2.3 Algorithm of RSSR

The Eq. (7) does not have a close form solution. Here, we present an iterative solution. First, we assume \( {\mathbf{s}} \) and \( {\mathbf{W}} \) are known and take a derivative with respective to \( {\mathbf{x}} \):

$$ {\mathbf{A}}^{T} {\mathbf{WAx}} - {\mathbf{A}}^{T} {\mathbf{Wy}} + k{\mathbf{A}}^{T} {\mathbf{s}} + \lambda {\mathbf{x}} = 0 $$

(8)

The coding vector is obtained by:

$$ {\mathbf{x}} = ({\mathbf{A}}^{T} {\mathbf{WA}} + \lambda {\mathbf{I}})^{ - 1} ({\mathbf{A}}^{T} {\mathbf{Wy}} - k{\mathbf{A}}^{T} {\mathbf{s}}) $$

(9)

where \( {\mathbf{I}} \) is an identity matrix. Then, we compute \( {\mathbf{s}} \) and \( {\mathbf{W}} \) respectively. And the formula of updating \( {\mathbf{x}} \) in the \( t \)-th iteration is

$$ {\mathbf{x}}^{t} = {\mathbf{x}}^{t - 1} + u^{t} \text{h} ({\mathbf{W}}^{t} ,{\mathbf{s}}^{t} ) $$

(10)

where \( h({\mathbf{W}}^{t} ,{\mathbf{s}}^{t} ) = ({\mathbf{A}}^{T} {\mathbf{W}}^{t} {\mathbf{A}} + \lambda {\mathbf{I}})^{ - 1} ({\mathbf{A}}^{T} {\mathbf{W}}^{t} {\mathbf{y}} - k{\mathbf{A}}^{T} {\mathbf{s}}^{t} ) - {\mathbf{x}}^{t - 1} \), and \( 0 < u^{t} \le 1 \) which is a step size that makes the loss value of the \( t \)-th iteration lower than that of the last. In this paper, \( u^{t} \) is determined via the golden section search if \( t > 1 \) (\( u^{1} = 1 \)). Following the representation scheme of SSR, we will use the above algorithm twice.
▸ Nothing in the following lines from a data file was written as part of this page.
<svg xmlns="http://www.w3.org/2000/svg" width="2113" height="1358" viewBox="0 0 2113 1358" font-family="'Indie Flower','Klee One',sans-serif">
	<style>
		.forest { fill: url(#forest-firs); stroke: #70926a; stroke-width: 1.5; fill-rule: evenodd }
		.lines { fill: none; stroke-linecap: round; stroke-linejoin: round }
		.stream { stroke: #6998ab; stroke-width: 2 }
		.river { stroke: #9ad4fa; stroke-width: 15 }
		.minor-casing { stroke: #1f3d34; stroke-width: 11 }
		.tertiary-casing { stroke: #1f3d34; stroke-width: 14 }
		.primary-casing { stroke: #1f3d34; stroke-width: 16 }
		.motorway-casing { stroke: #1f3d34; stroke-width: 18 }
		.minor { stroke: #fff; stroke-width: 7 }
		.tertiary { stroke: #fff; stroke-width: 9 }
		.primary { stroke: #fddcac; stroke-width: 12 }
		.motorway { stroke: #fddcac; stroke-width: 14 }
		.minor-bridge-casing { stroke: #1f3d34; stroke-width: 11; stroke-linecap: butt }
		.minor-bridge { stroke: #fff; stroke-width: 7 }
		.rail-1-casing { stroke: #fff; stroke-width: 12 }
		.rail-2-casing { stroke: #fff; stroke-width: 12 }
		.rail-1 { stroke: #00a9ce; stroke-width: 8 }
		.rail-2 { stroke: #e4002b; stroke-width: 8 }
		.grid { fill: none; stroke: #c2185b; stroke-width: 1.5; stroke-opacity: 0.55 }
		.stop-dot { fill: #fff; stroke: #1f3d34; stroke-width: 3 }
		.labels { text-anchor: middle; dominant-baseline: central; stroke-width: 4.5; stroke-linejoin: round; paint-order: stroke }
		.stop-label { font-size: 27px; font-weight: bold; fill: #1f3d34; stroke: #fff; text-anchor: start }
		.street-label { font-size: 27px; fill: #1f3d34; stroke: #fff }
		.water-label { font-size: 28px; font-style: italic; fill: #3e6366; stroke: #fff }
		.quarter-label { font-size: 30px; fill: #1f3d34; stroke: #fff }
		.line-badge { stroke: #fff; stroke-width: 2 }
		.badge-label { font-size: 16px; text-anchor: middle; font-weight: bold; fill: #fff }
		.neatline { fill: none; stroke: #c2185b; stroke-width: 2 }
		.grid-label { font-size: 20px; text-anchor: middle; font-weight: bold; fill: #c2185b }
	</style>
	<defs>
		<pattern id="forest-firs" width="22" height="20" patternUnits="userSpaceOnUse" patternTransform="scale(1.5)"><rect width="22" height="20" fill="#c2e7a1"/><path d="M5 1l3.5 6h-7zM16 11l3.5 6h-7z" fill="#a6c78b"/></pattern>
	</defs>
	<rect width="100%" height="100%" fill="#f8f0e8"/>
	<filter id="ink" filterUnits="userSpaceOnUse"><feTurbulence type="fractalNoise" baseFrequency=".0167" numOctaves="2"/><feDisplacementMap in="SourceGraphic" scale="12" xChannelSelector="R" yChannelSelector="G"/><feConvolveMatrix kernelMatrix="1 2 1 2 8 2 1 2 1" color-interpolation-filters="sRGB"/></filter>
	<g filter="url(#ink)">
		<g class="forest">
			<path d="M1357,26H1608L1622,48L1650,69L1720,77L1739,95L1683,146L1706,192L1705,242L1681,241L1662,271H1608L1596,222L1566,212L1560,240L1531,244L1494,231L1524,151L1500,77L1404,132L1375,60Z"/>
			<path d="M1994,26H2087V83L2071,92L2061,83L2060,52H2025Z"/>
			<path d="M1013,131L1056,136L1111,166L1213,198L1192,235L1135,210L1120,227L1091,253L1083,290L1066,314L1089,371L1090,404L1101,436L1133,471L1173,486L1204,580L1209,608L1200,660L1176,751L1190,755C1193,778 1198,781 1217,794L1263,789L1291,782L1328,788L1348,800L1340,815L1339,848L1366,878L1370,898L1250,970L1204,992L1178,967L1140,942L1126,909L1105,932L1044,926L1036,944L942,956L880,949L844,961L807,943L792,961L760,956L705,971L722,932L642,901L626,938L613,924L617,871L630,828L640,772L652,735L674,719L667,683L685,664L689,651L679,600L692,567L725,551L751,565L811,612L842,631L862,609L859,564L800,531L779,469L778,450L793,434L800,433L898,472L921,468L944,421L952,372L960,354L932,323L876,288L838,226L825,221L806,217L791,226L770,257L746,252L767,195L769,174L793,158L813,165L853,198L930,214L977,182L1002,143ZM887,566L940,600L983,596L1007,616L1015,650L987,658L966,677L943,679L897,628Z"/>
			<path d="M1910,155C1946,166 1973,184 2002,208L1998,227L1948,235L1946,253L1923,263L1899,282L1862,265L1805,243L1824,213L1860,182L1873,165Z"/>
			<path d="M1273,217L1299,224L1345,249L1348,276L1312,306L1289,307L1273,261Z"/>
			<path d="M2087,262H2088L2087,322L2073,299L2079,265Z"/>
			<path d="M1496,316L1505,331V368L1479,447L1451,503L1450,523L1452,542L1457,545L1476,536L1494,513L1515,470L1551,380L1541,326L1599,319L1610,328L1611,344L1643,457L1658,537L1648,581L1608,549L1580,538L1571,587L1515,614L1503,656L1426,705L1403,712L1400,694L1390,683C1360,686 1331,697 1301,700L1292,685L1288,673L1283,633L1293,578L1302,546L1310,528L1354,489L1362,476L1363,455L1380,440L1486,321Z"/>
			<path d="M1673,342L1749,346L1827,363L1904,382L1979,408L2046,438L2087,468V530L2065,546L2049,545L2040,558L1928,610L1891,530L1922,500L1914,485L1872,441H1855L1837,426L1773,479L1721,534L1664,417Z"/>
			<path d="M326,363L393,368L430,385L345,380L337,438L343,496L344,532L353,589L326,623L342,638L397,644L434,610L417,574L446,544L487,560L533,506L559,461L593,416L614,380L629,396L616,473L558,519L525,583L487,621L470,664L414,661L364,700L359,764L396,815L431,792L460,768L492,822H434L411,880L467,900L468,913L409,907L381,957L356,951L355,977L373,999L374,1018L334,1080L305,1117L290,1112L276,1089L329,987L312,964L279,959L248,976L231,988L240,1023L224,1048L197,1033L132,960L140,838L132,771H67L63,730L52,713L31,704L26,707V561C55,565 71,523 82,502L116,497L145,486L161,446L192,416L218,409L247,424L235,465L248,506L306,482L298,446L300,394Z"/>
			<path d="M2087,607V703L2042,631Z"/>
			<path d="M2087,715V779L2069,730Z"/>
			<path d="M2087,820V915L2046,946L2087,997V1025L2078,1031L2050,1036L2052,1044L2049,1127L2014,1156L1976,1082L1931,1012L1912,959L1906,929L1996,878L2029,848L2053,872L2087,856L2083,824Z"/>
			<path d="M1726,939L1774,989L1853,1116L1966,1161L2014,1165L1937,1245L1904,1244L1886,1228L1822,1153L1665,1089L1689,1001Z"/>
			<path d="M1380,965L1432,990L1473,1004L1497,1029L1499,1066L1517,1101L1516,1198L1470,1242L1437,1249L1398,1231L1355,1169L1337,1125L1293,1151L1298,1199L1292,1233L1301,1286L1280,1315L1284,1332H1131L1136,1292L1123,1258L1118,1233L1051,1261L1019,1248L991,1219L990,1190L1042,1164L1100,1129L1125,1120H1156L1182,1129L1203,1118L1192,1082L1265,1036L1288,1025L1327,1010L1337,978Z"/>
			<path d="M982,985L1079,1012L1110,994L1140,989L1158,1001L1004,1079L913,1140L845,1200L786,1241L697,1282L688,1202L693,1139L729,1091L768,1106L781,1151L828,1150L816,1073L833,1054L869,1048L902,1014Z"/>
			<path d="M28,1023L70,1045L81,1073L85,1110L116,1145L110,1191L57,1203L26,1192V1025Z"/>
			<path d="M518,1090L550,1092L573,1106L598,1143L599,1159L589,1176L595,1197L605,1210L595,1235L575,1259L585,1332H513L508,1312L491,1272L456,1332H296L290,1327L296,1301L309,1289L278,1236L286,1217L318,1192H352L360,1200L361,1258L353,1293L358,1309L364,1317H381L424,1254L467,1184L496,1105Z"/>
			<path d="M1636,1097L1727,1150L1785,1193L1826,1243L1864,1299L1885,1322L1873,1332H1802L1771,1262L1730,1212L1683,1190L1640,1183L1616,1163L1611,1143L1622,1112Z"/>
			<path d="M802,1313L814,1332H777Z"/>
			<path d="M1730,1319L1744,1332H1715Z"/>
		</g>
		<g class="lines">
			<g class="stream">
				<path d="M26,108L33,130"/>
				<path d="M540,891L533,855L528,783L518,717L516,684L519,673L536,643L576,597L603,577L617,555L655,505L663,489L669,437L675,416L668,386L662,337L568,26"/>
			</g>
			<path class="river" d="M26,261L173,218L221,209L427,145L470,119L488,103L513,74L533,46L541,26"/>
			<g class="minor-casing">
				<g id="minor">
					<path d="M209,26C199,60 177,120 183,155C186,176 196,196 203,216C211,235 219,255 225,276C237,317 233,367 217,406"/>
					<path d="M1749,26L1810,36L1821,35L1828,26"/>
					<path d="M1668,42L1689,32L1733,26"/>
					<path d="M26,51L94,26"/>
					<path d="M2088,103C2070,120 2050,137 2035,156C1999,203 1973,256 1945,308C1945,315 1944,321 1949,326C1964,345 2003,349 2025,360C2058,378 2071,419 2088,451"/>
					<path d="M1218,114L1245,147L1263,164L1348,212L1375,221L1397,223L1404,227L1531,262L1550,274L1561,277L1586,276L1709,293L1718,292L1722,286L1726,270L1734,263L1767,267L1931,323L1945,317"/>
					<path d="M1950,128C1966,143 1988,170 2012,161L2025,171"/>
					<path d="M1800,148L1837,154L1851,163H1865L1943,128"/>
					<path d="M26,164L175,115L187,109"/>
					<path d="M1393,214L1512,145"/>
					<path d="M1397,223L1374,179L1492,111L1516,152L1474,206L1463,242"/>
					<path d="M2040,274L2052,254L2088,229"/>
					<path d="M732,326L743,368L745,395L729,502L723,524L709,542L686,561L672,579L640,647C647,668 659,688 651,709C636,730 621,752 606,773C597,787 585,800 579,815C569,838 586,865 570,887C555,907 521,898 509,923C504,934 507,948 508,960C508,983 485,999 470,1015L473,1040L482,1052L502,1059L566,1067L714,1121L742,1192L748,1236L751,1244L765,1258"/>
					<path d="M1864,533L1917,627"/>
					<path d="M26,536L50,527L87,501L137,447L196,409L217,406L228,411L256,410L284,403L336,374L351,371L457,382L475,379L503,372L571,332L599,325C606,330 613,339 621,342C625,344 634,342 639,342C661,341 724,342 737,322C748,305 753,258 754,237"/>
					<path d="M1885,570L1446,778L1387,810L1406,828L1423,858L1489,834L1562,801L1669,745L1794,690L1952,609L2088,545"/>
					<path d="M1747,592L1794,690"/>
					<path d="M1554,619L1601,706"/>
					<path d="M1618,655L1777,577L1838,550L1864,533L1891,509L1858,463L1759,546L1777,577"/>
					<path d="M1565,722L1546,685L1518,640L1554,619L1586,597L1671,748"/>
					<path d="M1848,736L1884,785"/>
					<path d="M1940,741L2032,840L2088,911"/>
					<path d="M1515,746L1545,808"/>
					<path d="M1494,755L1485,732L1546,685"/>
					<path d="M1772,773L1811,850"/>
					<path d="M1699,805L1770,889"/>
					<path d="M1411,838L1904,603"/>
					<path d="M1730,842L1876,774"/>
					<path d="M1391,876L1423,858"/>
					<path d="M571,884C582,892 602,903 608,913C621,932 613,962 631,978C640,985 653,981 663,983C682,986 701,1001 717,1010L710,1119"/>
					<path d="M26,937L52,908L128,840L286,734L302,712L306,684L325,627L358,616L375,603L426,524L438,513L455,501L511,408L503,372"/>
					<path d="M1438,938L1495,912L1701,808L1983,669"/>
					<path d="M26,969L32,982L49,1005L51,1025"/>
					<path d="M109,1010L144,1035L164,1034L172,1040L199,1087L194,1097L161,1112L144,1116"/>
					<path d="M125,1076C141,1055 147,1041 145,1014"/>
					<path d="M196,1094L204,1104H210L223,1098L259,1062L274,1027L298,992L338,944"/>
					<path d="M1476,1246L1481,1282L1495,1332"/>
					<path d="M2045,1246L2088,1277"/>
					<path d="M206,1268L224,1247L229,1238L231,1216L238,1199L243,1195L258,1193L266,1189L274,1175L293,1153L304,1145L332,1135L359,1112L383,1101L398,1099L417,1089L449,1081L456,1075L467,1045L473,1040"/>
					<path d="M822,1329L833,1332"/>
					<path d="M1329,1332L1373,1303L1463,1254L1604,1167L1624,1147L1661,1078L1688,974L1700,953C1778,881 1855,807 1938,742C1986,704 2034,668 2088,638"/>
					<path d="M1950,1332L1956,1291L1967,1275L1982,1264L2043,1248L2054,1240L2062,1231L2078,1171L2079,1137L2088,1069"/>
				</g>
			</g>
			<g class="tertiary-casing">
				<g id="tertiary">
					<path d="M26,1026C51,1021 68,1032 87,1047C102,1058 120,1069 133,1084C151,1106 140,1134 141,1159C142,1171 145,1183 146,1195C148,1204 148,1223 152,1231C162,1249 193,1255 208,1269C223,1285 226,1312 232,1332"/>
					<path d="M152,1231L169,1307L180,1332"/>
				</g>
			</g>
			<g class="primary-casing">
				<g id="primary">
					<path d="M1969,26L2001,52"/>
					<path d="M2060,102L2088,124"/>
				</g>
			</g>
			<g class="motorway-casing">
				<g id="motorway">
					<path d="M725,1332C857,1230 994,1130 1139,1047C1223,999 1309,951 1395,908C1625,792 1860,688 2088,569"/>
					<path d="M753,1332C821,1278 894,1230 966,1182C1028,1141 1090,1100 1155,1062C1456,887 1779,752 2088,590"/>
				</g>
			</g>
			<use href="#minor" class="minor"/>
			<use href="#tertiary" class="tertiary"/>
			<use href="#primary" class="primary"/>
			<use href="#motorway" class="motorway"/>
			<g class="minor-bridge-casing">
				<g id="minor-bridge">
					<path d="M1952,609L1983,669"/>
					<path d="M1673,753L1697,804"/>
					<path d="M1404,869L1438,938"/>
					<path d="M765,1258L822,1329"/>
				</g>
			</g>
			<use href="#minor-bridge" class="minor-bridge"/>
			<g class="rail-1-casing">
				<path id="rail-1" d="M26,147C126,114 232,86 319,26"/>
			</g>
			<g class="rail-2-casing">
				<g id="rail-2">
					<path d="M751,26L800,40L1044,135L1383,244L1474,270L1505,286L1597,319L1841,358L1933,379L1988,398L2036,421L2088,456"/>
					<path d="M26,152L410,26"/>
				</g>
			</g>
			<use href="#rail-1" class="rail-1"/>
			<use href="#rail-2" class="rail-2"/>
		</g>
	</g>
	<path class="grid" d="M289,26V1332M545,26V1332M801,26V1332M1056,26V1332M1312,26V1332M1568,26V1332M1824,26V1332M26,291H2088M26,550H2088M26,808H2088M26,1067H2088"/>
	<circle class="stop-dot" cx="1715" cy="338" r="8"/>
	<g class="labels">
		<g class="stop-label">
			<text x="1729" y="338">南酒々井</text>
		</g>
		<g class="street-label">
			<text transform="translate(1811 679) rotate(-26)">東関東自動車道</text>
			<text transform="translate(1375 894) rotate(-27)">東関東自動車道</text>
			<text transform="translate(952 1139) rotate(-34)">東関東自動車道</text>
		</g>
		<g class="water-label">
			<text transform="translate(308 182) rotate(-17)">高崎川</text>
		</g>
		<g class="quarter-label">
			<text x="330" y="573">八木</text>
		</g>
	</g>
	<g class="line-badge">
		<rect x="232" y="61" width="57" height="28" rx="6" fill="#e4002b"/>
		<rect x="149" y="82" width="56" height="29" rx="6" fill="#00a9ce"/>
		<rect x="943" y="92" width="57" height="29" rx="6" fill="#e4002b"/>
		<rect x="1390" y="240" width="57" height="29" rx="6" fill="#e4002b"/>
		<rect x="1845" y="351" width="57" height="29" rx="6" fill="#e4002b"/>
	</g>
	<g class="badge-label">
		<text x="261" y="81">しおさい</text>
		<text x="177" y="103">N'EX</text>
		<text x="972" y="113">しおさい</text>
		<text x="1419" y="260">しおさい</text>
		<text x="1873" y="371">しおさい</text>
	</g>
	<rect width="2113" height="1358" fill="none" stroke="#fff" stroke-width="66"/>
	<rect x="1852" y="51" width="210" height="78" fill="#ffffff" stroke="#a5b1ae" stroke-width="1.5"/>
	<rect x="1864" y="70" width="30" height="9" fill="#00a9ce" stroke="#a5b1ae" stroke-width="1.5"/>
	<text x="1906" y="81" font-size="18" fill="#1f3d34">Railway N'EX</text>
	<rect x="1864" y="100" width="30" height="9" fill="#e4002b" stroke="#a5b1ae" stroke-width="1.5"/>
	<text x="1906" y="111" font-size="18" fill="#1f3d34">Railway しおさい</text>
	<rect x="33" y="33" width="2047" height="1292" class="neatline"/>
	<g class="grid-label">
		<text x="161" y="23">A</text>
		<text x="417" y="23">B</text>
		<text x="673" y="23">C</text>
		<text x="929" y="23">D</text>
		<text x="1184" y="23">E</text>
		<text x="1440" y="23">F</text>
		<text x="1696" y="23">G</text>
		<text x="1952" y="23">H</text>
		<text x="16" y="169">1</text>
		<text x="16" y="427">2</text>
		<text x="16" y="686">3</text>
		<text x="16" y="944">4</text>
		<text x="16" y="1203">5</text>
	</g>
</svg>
After converge of computing the coding vector of a testing sample, we use a typical rule of collaborative representation to make the final decision:

$$ indentity({\mathbf{y}}) = { \arg }\mathop { \hbox{min} }\limits_{c} \,d_{c} $$

(11)

where \( d_{c} = {{G({\mathbf{y}} - {\tilde{\mathbf{A}}}_{c} {\hat{\mathbf{x}}}_{c} ,{\hat{\mathbf{s}}},{\hat{\mathbf{W}}})} \mathord{\left/ {\vphantom {{G({\mathbf{y}} - {\tilde{\mathbf{A}}}_{c} {\hat{\mathbf{x}}}_{c} ,{\hat{\mathbf{s}}},{\hat{\mathbf{W}}})} {\left\| {{\hat{\mathbf{x}}}_{c} } \right\|}}} \right. \kern-0pt} {\left\| {{\hat{\mathbf{x}}}_{c} } \right\|}}_{2} \) (\( {\tilde{\mathbf{A}}}_{c} \) is a sub-dictionary that contains samples of class \( c \), and \( {\mathbf{x}}_{c} \) is the associated coding vector of class \( c \)).

3 Experiment Results

In this section, we compare RSSR with nine state-of-the-art methods, including ESRC [1, 3], CESR [4], RRC1, RRC2 [5], CRC [6], LRC [7], TPTSR (for TPTSR the candidate set is set to 10 percent of training set), NMR [8], and ProCRC [9]. In the following experiments, for the three parameters in RSSR, the value of \( k \), \( M \), and \( \lambda \) are set to 0.001, 10%, and 0.001 respectively.

In the experiments, we verified the robustness of RSSR against to two typical facial image contaminations, namely random pixel corruption and random block occlusion.

FR with Pixel Corruption.

As in [5], we tested the performance of RSSR in FR with random pixel corruption on the Extended Yale B face database. We used only samples from subset 1 as training sample, and testing samples were from subset 3. On each testing image, a certain percentage of randomly selected pixels were replaced by corruption pixels whose values were uniformly chosen from 0 or twice as the biggest pixel value of the testing image.

In Fig. 2 the recognition rates versus different percentages of corrupted pixels are plotted. The performance of CESR under illumination conditions is the lowest when the corruption is not serious, but it drops very late, which shows its good robustness but poor accuracy. For our RSSR, the curve of recognition rate keeps straight at 100% correct rate and only starts to bend until 70% pixels are corrupted which indicates the best robustness of RSSR among all the compared methods.

Fig. 2.

The comparison of robustness of several algorithms against random pixel corruptions.

FR with Block Occlusion.

To compare RSSR with other methods, we plotted, in Fig. 3, the recognition rates versus sizes of the occlusion from 0% to 50%. With increase of size of the occlusion, the recognition rates of LRC, CRC and TPTSR decreased sharply, while the recognition rates of RRC1, RRC2, ESRC, and RSSR maintained 100% up to 20% occlusion. From 30% to 50%, occlusion the recognition rates of RSSR, RRC1, NMR and RRC2 preform more stable than ESRC.

Fig. 3.

Recognition rates under different sizes of block occlusion

4 Conclusions

A novel robust coding-based model, RSSR, is proposed for robust face recognition in this paper. RSSR uses a two-phase collaborative representation to implement supervised sparse representation. As to tolerate possible variations on probe images, we use Huber loss as fidelity term in cost function which reserves the more samples of correct class into the candidate set for the latter representation. Moreover, to solve the RSSR regression function we introduce two variables which can simplify the object function of RSSR in the process of optimization. As shown in experiments, we compare RSSR classification method with the other state-of-the-art methods under corruptions and occlusions. The performance of RSSR always ranks in the forefront of different comparisons and especially RSSR surpasses TPTSR, the original supervised sparse method, in all cases.